We rented our jeep as usual from Penn’s and once again couldn’t have been happier. It’s a weird company to deal with in a way because they have no web site and when you call to reserve a vehicle they don’t ask for a credit card or provide you with a confirmation number. As often as we’ve rented from them, I still get butterflies wondering whether a jeep will be there when I show up. But there always is, and if you show up after hours (we always do), there’s a jeep with your name on it, keys in the glove box. We had a flat tire out near Annaberg and they had somebody there within 30 minutes to fix it. When we turned the car in we even got a cheery “thanks for your business.” Wish they’d open a food market. TIP: Don’t skimp on jeep rentals! This vacation is not cheap, so spend the extra few bucks a day and get a 4WD that’s big enough for all your people and all your stuff and has the power to get up and down the hills. And don’t whine because you can’t take your top off (of the jeep, I mean) — what you really want is the AC.
PROVISIONS.
We dragged along a softside cooler full of frozen meats with us and shipped ahead some dry goods and still managed to spend about $700 on island for stocking the villa with food and drink for two weeks. Liquor is really cheap but wine is not, so a big part of the tab was for that. We also went though a lot of bottled water, and those little individual bottles cost a small fortune. After a few days we got smart and bought a couple of the big 2.5 gallon jugs with the taps and refilled the small bottles to take to the beach, etc. This also cut down on the size of the daily trash runs to the dumpster. TIP: Put some of the small bottles in the freezer and use them as ice in your beach cooler. You can drink them later in the day and you haven’t wasted precious water on ice.

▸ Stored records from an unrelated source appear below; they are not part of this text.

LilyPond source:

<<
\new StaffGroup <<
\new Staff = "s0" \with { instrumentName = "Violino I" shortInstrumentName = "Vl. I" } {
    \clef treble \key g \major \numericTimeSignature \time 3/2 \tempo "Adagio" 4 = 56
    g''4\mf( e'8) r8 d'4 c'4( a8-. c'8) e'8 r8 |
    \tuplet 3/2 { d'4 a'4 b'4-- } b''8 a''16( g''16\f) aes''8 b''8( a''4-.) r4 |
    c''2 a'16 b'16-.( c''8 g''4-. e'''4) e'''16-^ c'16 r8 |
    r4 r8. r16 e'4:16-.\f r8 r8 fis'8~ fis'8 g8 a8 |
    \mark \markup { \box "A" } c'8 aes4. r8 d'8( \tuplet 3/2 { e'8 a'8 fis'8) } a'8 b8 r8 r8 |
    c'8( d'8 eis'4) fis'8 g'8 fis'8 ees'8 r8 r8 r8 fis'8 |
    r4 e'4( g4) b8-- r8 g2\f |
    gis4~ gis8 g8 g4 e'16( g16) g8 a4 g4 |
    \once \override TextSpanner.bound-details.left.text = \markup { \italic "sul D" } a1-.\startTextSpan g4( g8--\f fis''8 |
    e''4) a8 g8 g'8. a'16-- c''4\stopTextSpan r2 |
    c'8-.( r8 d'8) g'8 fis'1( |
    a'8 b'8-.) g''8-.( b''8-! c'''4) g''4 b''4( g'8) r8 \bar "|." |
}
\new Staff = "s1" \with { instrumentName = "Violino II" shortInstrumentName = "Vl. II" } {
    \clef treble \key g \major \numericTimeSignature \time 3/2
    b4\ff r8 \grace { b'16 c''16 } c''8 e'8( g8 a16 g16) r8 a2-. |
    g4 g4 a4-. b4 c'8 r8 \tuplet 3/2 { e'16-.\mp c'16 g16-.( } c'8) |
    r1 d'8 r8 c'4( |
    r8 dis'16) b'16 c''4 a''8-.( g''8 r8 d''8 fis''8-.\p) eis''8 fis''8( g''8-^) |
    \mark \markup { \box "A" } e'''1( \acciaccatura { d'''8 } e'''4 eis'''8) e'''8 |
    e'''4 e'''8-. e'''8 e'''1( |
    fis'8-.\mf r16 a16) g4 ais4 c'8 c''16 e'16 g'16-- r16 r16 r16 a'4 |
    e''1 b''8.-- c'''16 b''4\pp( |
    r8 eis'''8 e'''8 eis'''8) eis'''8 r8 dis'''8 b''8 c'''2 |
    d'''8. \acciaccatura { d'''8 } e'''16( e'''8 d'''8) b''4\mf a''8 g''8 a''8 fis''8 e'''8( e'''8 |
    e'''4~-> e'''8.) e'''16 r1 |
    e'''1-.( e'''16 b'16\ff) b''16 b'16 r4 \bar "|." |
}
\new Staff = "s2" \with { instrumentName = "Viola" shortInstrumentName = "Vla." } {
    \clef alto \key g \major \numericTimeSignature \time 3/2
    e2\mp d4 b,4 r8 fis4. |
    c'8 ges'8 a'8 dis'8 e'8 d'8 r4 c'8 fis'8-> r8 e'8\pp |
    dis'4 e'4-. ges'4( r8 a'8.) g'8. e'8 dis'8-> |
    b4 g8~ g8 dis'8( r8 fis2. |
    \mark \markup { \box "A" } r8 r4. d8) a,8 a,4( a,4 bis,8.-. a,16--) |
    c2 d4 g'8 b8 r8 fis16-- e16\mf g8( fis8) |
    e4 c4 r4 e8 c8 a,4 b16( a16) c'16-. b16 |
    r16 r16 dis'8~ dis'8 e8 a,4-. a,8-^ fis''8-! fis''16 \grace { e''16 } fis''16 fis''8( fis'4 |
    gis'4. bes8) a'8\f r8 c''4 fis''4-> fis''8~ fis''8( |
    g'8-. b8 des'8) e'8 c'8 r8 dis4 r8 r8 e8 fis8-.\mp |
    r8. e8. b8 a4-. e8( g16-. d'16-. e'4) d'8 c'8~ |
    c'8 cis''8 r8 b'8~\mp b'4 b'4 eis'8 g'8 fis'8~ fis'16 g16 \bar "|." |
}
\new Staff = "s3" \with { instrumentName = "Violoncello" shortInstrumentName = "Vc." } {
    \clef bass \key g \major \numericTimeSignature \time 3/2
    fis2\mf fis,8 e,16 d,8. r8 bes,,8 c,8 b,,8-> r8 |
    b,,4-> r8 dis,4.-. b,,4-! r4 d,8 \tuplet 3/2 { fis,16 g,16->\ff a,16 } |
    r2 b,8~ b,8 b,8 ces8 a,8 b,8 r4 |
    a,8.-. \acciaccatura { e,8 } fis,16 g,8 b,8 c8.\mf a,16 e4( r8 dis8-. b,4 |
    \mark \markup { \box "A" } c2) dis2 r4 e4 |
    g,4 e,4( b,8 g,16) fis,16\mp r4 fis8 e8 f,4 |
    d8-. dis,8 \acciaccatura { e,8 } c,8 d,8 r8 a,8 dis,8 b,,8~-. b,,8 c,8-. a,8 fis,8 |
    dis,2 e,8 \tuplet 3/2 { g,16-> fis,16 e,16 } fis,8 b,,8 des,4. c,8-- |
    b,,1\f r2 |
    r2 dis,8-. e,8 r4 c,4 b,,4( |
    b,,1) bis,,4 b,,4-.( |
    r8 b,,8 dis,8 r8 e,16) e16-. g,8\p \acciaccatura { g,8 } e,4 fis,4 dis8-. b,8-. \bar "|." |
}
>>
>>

As for buying groceries, you can spend half your trip tracking down specific items, because while everything you need is probably on the island somewhere, it’s like a scavenger hunt going from place to place to get it all. Our advice, just make a big run to Starfish. Yes, they’re expensive but for just a few days of provisions the hit on your budget won’t be that much different. They’re at least twice the size of anyplace else and you’ve got a much bigger shot of getting what you need there. If they don’t have it, get something else. If you absolutely must have it, bring it from home.
If you’re staying out on the Coral Bay side, there’s Lily’s Gourmet Market. While “gourmet” might be a bit of an exaggeration, it’s a fine place to pick up what you forgot or ran out of after the mega trip to Starfish. They had a surprisingly good wine selection at decent prices. TIP: Make out your shopping list before you leave. It’s something else to do while you’re waiting for the calendar to get to that magic day. Plus you have time to think about the things you need rather than figure it out on the fly once you’re there. Be sure to include things like trash bags and paper towels and laundry detergent and flashlight batteries, then check the villa to see what they already have you can use. This can greatly reduce over-buying of stuff you don’t need and won’t use. And don’t throw that list away — make notes for the next time.
The big challenge is finding fresh produce. It is for the most part just awful. If you manage to get to the store soon after they’ve had a delivery, you’re in good shape. But later in the trip we could not find a bag of salad with an expiration date that hadn’t already passed. We grabbed fresh produce whenever we could and went with frozen veggies the rest of the time. TIP: Travel only with carnivores.
Next installment: Things to do, stuff to see, etc.
Thanks for an entertaining trip report, IslandTimer! Lots of good information in there as well.
"Everything went like clockwork after that, which was ironic since by then we had no need of clocks."
That made me laugh out loud. So true!!
Well done IslandTimer! Gotta love a post that is informative, as well as entertaining (favorite line: "Travel only with carnivores" I will make that my new motto!)
I have never "villa-ed" before, but it's sounding better all the time.
Once you've done a villa vacation you'll never want to go to a resort again. Really!!